In distributing an Arabic newspaper in towns and villages once at the heart of the civil war, the Mirror could anger some of its hoped-for readers. Arabic, after all, is the hated language of the oppressor in the eyes of die-hard anti-Khartoum southerners.
But many southerners were educated in government schools and read only Arabic. The Sudan Mirror may be their only source of information about events in their country, and the newspaper's staff argue that they stand for a new, peaceful Sudan, where news and opinion flow freely, in both languages.

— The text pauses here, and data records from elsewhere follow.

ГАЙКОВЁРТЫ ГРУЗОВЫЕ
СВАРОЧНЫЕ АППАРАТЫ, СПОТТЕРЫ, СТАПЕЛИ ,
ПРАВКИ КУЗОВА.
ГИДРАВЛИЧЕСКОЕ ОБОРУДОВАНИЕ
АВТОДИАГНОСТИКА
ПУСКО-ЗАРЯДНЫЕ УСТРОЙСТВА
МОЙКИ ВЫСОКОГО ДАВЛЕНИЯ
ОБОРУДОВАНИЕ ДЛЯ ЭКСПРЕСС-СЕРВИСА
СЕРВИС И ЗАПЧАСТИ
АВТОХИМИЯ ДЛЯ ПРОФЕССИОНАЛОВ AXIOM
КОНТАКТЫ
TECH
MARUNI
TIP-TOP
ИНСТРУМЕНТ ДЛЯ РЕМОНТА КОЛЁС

"We try to avoid overt politics," says Mr. Eiffe, "but we wanted to appeal to the idea of a peaceful Sudan where previously marginalized people have access to information they desperately want."
Peace talks between Khartoum and the SPLM have dragged on for two years, and international goodwill and patience are running thin. Chief negotiators in the peace process resumed talks on Monday in Naivasha, Kenya, reiterating promises they made to the UN last month they would have a comprehensive peace agreement ready to sign by New Year's Eve.
Analysts say pinning down peace in the south would provide a blueprint for solving the separate 22-month-old conflict to the west in Darfur. Hopes for peace are high, even among senior observers.